Segment Start: PASSAGE FOR REVIEW

Punk Philosophers Nirvana
By Gina Arnold.
Saturday afternoon at McDonald's on Dairy Mart Road in San Ysidro, California, rebuilt on a new site after the famous massacre of the summer of 1984, is an exception. Around about three o'clock its lot is often peopled by the members of some of the coolest rock bands in America. They're on their way across the U.S. border to Tijuana for gigs at Iguana's, a three-tiered nightclub in a turista shopping mall. Sometimes, when I'm down in San Diego writing a story on a band, I go to the parking lot of McDonald's and catch a ride with them over the border.

Segment End: PASSAGE FOR REVIEW
Segment Start: DATA EXCERPT

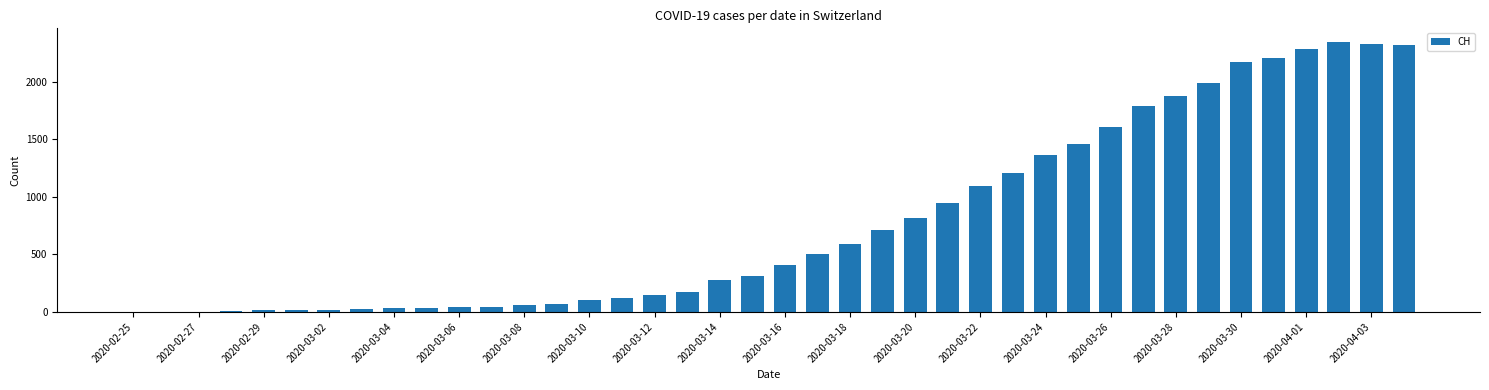

What is the maximum value shown in the chart?

2345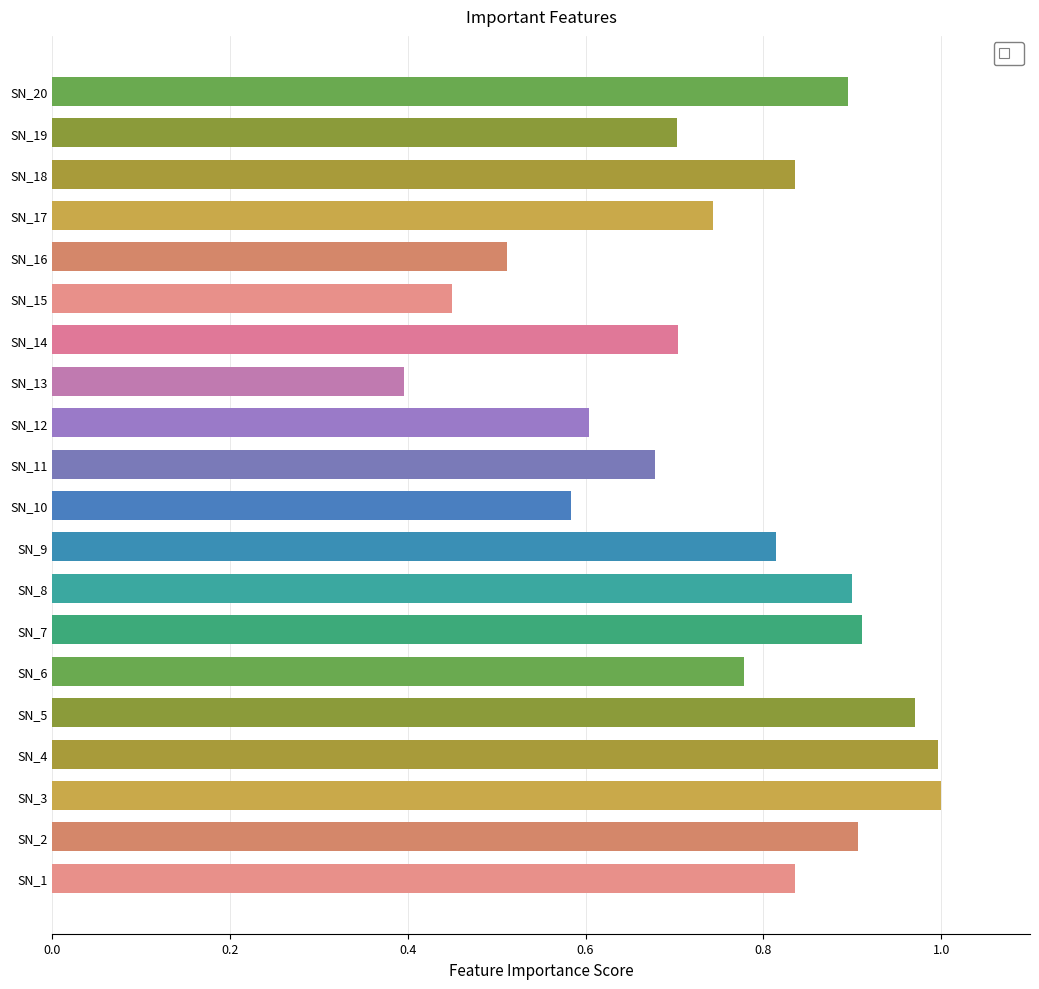

The value at SN_19 is 1.3. True or false?

False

Segment End: DATA EXCERPT

- [TASK REQUIREMENTS]
1. In the Nirvana article above, copy the text from "Saturday afternoon at" to "over the border.".
2. According to the Nirvana article above, what road is the McDonald's on?

- [SOLUTIONS TO THE TASKS]
1.
Saturday afternoon at McDonald's on Dairy Mart Road in San Ysidro, California, rebuilt on a new site after the famous massacre of the summer of 1984, is an exception. Around about three o'clock its lot is often peopled by the members of some of the coolest rock bands in America. They're on their way across the U.S. border to Tijuana for gigs at Iguana's, a three-tiered nightclub in a turista shopping mall. Sometimes, when I'm down in San Diego writing a story on a band, I go to the parking lot of McDonald's and catch a ride with them over the border.

2. Dairy Mart Road, in San Ysidro, California.